EXPLORE THE MATERIAL:
- a) Answer these questions from the massage thread below:
(i) How often does lypeaches get massages, and through what?
(ii) What did the spa in Sweet Tooth's most recent massage not have?
(iii) Besides a regular therapist, what does Jes suggest considering?
- b) Reproduce the stretch of the massage thread from "I think the" through "email or phone?".
- c) Carry on the massage thread below from its final sentence.

DOCUMENT PASSAGE:
Start of Block
# Massage questions



## butch (Nov 25, 2007)

I'm thinking about adding a monthly massage to my life (if the budget can afford it), and wanted to get feedback about the process. I've only had one massage in my life, and it was many years ago when I weighed under 300 pounds. 

So, what should I be looking for as an over 300 lbs. gal looking for a massage? Are there limitations due to my size, or are there styles of massage that are better suited for large people? Is there any way to find out if people in my area specialize in massage for larger bodies? If any of you get massages on a regular basis, tell me about that, please. My primary interest in massage is not for pain relief or stress relief or relaxation, but as part of a process of body integration-so its more of a way for me to make my mind/body connection stronger, and to introduce my body to the idea of touch, as I've been fairly touch averse for most of my life. Sorry if thats TMI, but it might make a huge difference in the type of massage I should seek out, so I figured I'd include that information, too.

Thanks for your help.


----------



## Sweet Tooth (Nov 25, 2007)

I've not had many professional massages in my life, but what I have had has ranged from barely worth it to incredible.

The last massage I got was likely the best. I _think _I weigh more than you and the table held me just fine. [I haven't asked if someone has had special training, just that their tables are able to hold someone my size.] Also, the room was darkened rather than having harsh, clinical lighting. I think both of those things made a huge difference in my enjoyment. The only drawback was that the spa where I had the most recent massage didn't have robes in my size so, if they provide a place to shower afterwards, I'd take one along.

I think the key to your enjoyment of the experience and the ability of the masseuse to meet your needs is to ask questions, and make sure they're asking questions of you. I had to fill out a form with questions about my health, my goals for massage, and preferences. She nailed it perfectly.


----------



## lypeaches (Nov 26, 2007)

My advice is...ask questions. If you don't feel comfortable doing it in person, maybe via email or phone? 

First simply ask if the therapist feels comfortable working with large bodies. And if they don't, can they recommend someone who does? 

I get massages roughly twice a month, through my gym. I was lucky enough to have found a wonderful lady who's no bigger than a minute, but what the hey, she knows how to work my body with no problems. I prefer deep tissue, myself, but everyone is different. I didn't know the different types when I first started, so in our first session, she gave me a sampler of the different massages, and I just went with what felt best to me. 

If you're not thrilled with the first time around...try someone else. A massage is a pretty personal thing, obviously, so you need to find someone who you feel comfortable with. I would suggest looking specifically for massage therapists that advertise more of the wholistic health / spiritual side of things...versus massages done at a day spa which focuses more on beauty treatments.

A great masseuse is worth their weight in gold. I'd say my back pain is reduced by about 80% by doing this.

Oh yes...weight when I started doing this was around 300, FWIW.


----------



## Jes (Nov 26, 2007)

Such a good idea. Consider a school and/or trainee as well. They have to put in their practice hours and might be cheaper. They might also be up for a new challenge (size--that might well be new to them). I'd recommend the massage angle. I've heard great things.
End of Block
RECORD SET:
Start of Block
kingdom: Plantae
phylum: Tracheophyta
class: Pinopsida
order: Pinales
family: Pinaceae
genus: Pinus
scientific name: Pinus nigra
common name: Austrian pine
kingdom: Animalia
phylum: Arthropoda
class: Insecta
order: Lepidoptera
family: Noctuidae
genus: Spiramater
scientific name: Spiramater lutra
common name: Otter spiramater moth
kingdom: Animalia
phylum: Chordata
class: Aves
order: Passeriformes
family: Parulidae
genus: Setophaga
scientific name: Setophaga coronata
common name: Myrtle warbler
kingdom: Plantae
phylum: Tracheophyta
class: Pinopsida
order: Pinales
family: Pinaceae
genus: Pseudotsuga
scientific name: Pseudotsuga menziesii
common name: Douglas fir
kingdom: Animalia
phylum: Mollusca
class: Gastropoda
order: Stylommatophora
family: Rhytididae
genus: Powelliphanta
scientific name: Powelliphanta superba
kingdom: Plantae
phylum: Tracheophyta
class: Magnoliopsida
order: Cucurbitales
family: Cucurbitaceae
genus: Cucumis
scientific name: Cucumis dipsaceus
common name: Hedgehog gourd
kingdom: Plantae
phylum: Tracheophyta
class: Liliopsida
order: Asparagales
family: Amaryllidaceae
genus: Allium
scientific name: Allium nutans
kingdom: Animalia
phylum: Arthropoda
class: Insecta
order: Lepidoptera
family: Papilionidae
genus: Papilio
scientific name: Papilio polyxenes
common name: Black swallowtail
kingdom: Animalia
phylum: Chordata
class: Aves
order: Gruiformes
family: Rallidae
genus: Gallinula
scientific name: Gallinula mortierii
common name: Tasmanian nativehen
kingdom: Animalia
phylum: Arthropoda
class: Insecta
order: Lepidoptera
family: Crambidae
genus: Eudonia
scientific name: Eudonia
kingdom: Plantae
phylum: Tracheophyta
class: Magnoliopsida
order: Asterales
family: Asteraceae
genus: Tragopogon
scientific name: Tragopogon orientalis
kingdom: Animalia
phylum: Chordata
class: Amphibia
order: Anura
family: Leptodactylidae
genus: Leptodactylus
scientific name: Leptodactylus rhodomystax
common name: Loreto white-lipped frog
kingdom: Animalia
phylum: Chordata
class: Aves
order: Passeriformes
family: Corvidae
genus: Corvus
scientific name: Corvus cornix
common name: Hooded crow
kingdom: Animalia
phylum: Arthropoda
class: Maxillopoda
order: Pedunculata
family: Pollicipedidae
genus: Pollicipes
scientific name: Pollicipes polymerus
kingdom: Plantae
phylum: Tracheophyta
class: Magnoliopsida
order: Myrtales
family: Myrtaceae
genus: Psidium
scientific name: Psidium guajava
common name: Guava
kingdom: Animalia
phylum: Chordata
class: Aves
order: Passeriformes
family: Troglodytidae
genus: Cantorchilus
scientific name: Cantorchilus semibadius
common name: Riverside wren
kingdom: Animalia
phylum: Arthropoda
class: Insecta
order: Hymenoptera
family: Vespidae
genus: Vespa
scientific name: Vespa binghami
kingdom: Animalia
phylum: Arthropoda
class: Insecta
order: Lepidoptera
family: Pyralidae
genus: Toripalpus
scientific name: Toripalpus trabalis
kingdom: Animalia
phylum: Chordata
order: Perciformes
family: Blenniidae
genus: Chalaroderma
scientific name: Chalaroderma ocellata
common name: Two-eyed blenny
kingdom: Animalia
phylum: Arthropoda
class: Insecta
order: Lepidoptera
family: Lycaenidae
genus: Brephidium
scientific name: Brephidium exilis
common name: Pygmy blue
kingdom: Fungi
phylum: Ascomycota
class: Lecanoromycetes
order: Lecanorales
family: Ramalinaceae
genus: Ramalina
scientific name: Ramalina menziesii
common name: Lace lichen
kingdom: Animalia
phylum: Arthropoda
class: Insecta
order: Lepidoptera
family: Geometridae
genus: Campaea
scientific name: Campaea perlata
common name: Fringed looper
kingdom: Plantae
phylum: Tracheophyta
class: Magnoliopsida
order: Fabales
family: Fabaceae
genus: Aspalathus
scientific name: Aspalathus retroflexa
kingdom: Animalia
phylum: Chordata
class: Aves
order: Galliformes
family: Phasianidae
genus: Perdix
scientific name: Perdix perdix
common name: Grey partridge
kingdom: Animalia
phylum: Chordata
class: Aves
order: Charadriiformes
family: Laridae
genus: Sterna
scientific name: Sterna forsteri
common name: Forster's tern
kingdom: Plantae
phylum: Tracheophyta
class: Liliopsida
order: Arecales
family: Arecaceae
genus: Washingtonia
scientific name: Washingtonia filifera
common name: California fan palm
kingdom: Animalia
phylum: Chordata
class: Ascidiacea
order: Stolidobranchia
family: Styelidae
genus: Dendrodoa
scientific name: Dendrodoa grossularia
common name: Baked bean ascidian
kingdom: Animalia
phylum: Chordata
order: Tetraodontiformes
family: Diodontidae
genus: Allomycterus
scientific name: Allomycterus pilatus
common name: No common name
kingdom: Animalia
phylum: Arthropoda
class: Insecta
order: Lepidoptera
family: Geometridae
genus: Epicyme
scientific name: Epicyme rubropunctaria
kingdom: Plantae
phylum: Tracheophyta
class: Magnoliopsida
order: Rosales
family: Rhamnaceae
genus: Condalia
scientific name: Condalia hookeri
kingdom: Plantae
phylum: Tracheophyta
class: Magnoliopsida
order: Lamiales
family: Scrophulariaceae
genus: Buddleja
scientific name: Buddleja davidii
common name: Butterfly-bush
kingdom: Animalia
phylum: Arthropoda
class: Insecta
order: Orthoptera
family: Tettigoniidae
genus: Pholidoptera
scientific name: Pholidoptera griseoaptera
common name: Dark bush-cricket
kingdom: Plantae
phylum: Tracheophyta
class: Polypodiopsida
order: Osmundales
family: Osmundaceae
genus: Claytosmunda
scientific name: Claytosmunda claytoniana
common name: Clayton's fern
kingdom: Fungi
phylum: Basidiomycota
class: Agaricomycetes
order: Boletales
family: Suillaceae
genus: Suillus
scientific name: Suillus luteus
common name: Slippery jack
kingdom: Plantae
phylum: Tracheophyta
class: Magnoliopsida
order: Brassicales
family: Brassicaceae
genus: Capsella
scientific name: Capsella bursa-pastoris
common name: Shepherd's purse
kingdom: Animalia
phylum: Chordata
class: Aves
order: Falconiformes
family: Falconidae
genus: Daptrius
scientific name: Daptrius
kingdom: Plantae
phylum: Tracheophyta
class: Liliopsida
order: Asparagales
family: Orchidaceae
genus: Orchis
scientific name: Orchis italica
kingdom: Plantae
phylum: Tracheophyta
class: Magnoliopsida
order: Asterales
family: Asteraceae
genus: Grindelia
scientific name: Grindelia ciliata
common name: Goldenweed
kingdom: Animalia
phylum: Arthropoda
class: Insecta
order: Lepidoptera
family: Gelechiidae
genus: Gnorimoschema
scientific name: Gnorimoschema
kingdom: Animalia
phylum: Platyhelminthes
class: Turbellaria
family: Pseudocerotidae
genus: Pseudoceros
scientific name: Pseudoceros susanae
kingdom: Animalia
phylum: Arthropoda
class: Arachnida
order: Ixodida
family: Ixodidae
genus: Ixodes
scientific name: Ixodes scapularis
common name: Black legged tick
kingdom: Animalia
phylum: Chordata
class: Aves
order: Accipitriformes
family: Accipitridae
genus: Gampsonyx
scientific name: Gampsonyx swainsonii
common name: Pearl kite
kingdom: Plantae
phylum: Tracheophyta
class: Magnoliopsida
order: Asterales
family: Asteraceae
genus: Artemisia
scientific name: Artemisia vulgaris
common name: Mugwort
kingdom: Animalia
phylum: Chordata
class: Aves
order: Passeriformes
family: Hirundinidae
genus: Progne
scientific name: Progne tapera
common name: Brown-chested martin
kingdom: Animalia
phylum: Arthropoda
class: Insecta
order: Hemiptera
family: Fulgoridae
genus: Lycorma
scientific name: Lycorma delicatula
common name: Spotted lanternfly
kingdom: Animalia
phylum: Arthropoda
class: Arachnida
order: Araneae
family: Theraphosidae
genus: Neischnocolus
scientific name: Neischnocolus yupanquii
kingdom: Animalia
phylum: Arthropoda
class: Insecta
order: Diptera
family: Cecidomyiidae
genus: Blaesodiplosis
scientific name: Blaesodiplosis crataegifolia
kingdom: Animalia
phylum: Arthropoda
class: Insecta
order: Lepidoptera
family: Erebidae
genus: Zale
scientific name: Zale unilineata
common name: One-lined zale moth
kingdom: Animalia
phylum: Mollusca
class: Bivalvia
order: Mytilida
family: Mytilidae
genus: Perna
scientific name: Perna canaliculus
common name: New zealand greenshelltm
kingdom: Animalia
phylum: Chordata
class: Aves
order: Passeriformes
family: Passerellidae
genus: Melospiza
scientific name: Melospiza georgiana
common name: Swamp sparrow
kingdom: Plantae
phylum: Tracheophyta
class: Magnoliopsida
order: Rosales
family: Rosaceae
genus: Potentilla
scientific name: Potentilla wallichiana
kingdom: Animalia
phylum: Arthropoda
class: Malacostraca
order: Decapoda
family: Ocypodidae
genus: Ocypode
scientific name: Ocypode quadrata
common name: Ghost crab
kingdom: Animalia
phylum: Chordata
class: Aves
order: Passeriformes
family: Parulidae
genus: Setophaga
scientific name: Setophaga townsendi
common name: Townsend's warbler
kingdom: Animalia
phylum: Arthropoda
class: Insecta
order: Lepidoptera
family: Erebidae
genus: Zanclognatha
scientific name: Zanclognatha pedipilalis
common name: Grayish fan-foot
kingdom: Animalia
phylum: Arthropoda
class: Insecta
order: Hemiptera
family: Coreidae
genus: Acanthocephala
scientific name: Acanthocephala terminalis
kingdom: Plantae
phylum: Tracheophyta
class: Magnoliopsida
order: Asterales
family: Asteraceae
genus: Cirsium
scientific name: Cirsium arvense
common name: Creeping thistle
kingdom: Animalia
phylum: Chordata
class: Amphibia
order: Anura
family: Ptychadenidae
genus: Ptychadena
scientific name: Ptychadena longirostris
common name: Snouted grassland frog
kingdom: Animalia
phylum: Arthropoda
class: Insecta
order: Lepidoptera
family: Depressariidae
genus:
End of Block
YOUR WRITTEN ANSWERS:
- a)
(i) Roughly twice a month, through a gym.
(ii) Robes in Sweet Tooth's size.
(iii) A school and/or a trainee.

- b)
I think the key to your enjoyment of the experience and the ability of the masseuse to meet your needs is to ask questions, and make sure they're asking questions of you. I had to fill out a form with questions about my health, my goals for massage, and preferences. She nailed it perfectly.


----------



## lypeaches (Nov 26, 2007)

My advice is...ask questions. If you don't feel comfortable doing it in person, maybe via email or phone?

- c)
of course, i've only tried it once. And a small asian lady climbed half on top of me and starting spanking my bare, bare ass.

and i kinda think i went to a "massage parlor" if you know what i'm saying....


sasha is the expert here, of course. in bare ass spanking, among other things.

also, your school might have links to cheap places and/or discounts. Mine apparently does (wellness program, etc) and i only just now heard of it!


----------



## Ash (Nov 26, 2007)

My roommate teaches and performs massage at the health center at your school, butch. You should go see her. Her name's Nichole, and she's lovely. I think she's only there on Monday afternoons, though, as she teaches her class on Monday mornings. 

I've never asked her about any of the considerations for a larger body, but I could, if you like. While I can't give you a recommendation based on her massages (as I've never gotten one from her), I can recommend her as a lovely, caring and accepting person. And that's a start, right?


----------



## Jes (Nov 26, 2007)

DO THIS.

now.


----------



## Tad (Nov 26, 2007)

Ashley said:


> My roommate teaches and performs massage at the health center at your school, butch. You should go see her. Her name's Nichole, and she's lovely. I think she's only there on Monday afternoons, though, as she teaches her class on Monday mornings.
> 
> I've never asked her about any of the considerations for a larger body, but I could, if you like. While I can't give you a recommendation based on her massages (as I've never gotten one from her), I can recommend her as a lovely, caring and accepting person. And that's a start, right?



Well dayum, if that doesn't count as fate I don't know what does. I know you are busy, and her calendar might be full, so let's say we'll expect a report back on December 17th?


----------



## butch (Nov 26, 2007)

I guess it is fate. I will look into the health center at my school (I'm guessing that is where the gym is, not the student health services place, where the doctors are. As you can tell, I've never been to the 'health and wellness' center, aka gym, in the 3+ years I've been at my school) and report back. I do know, though, that no one will be seeing my bare ass right off the bat when I get my massage. 

Thanks, Ashley-this is awesome!


----------



## Ruffie (Nov 26, 2007)

And I enjoy them completely with exception of one or two times when I had a therapist who worked me too hard and ended up bruising me. It is good for getting in touch with your body and knowing where your spots are that you are more sensitive than others, where you hold your tension and what needs to be worked on. You as other posters have suggested shold just double check to make sure the faiclity is "fat friendly" not only in terms of the equipment but that the therapists are respectful as well. Then relax and enjoy!!!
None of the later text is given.